Document excerpt
======
For years, stalld has been a critical tool for maintaining stability in real-time and CPU-isolated Linux environments. Its core function is to detect and mitigate task starvation, particularly for kernel threads that get stuck waiting for a chance to run on a CPU core dominated by a high-priority, user-space application. The original mechanism for this detection was straightforward but crude: stalld would periodically read and parse the text output of /sys/kernel/debug/sched/debug.
While functional, this approach was always a compromise. Relying on debugfs meant treating its output as a default API, even though it was explicitly designed for debugging and was subject to change without notice. Each significant kernel update brought the risk of format changes that would break our parser, leading to a brittle and reactive development cycle. Furthermore, the polling-based model was inefficient, imposing unnecessary overhead and creating windows where short-lived starvation events could be missed entirely.
======
Prompt A
Answer these about the stalld passage:
(i) What file did stalld originally read and parse to detect starvation?
(ii) Which threads does stalld's core function particularly protect?
(iii) What could the polling-based model miss entirely?
Prompt B
Repeat the stalld passage word for word, from "For years, stalld" to "output of /sys/kernel/debug/sched/debug.".
======
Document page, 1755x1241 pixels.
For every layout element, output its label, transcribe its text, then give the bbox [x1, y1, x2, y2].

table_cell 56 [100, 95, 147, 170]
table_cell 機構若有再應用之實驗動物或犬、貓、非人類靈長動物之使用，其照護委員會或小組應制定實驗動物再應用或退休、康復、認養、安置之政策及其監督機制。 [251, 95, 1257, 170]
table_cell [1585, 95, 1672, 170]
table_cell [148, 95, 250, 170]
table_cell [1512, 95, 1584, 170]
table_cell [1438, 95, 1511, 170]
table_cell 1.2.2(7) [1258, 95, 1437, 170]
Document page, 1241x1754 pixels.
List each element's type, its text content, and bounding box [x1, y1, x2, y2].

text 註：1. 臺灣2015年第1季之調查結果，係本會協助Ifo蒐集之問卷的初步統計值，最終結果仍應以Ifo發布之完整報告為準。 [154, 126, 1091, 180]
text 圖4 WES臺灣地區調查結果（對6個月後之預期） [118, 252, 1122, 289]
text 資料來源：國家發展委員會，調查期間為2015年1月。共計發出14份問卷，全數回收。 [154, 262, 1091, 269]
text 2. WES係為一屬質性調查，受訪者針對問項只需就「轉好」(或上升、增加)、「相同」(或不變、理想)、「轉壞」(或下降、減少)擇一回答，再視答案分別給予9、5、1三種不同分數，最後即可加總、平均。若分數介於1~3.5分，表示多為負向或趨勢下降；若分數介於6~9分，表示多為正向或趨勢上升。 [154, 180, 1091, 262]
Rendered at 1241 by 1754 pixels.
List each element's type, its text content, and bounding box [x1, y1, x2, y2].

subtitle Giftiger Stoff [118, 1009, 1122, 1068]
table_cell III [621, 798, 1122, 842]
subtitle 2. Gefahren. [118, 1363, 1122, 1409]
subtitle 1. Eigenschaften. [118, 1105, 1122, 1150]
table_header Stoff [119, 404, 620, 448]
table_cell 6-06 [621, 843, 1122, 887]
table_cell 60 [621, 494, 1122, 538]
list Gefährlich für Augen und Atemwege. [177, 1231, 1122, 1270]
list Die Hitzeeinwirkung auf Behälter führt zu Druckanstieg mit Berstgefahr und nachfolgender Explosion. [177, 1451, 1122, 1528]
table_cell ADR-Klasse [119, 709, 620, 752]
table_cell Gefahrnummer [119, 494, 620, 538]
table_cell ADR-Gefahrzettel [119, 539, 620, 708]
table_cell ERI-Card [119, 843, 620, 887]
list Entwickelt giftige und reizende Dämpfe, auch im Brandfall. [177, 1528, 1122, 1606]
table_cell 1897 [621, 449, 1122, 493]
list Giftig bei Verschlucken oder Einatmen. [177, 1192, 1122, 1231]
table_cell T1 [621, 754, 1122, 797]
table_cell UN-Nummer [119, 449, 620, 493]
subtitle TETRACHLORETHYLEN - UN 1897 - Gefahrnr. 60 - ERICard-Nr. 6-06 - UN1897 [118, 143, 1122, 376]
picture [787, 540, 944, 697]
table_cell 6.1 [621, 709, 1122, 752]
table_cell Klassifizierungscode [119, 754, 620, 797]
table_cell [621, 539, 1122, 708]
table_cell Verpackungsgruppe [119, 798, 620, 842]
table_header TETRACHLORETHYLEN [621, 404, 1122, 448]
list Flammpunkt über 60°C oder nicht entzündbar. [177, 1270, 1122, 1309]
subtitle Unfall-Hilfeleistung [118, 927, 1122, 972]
======
Correct result A
(i) /sys/kernel/debug/sched/debug
(ii) Kernel threads stuck waiting to run on a CPU core dominated by a high-priority, user-space application.
(iii) Short-lived starvation events.

Correct result B
For years, stalld has been a critical tool for maintaining stability in real-time and CPU-isolated Linux environments. Its core function is to detect and mitigate task starvation, particularly for kernel threads that get stuck waiting for a chance to run on a CPU core dominated by a high-priority, user-space application. The original mechanism for this detection was straightforward but crude: stalld would periodically read and parse the text output of /sys/kernel/debug/sched/debug.